— SOURCE EXTRACT —
== Segment start ==
William Shakespeare included witches in Macbeth to please a king who was obsessed with the occult.

It was not uncommon for people to believe in witchcraft in William Shakespeare’s time—and that included King James VI of Scotland. Believing witches had formed a conspiracy against him, James authorized witch hunts and ignited a Renaissance-era satanic panic that saw thousands of Scots, most of them women, executed for supposedly practicing black magic.

In 1603, James VI of Scotland became King James I of England and Ireland. Once in London, he became a patron of Shakespeare’s theater company. Eager to please his new king, the bard included the occult as a plot device in Macbeth, with three witches making a prophecy that inspires the title character and his wife to go on a gruesome killing spree.

After Macbeth’sdebut, rumors spread that the play had been cursed by a real coven of witches. Cast and crew members had a number of accidents over the years, and even today, it is considered bad luck for an actor to say the name “Macbeth” in a theater outside of a live performance. Instead, it’s often simply called “The Scottish Play.”[7]

3 Lady Susan

Jane Austen may have based the main character in Lady Susan on a neighbor who beat, imprisoned, and starved her children.
== Segment end ==
— ENTRIES PROVIDED —
== Segment start ==
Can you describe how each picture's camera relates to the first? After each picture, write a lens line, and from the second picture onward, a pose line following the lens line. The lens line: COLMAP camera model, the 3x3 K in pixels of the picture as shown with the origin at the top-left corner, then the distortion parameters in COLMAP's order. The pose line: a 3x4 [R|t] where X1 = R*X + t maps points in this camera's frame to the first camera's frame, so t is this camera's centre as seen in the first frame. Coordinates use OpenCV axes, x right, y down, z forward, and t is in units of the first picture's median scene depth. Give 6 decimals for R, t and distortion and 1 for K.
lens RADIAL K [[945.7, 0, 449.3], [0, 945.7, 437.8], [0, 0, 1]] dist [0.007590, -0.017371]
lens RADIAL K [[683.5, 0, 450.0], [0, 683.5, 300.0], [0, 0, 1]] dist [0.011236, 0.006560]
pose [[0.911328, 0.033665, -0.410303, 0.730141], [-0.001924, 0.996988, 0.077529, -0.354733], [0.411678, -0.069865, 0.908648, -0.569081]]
== Segment end ==
== Segment start ==
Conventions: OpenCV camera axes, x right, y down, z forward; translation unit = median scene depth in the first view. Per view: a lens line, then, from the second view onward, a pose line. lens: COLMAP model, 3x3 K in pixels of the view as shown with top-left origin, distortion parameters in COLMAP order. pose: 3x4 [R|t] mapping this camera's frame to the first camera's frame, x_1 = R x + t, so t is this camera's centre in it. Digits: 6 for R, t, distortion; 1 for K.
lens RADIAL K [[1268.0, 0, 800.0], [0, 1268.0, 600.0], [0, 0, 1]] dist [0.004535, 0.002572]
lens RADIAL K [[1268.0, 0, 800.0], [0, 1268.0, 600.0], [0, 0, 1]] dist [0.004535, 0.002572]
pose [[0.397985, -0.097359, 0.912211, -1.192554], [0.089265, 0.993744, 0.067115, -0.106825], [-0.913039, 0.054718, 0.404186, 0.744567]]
== Segment end ==
— TO DO —
**a.** Decide whether each statement agrees with the Shakespeare passage, answering yes or no and quoting the words of the passage that settle it: (i) James VI of Scotland became King James I of England and Ireland in 1603; (ii) Macbeth features four witches; (iii) saying the name "Macbeth" during a live performance is considered bad luck.
**b.** Quote the Shakespeare passage, beginning at the words "It was not uncommon" and stopping after "practicing black magic.".
Nothing in the listing is needed here.

— EXPECTED OUTPUTS —
**a.**
(i) Yes: "In 1603, James VI of Scotland became King James I of England and Ireland."
(ii) No: "with three witches making a prophecy that inspires the title character and his wife to go on a gruesome killing spree."
(iii) No: "it is considered bad luck for an actor to say the name “Macbeth” in a theater outside of a live performance."

**b.**
It was not uncommon for people to believe in witchcraft in William Shakespeare’s time—and that included King James VI of Scotland. Believing witches had formed a conspiracy against him, James authorized witch hunts and ignited a Renaissance-era satanic panic that saw thousands of Scots, most of them women, executed for supposedly practicing black magic.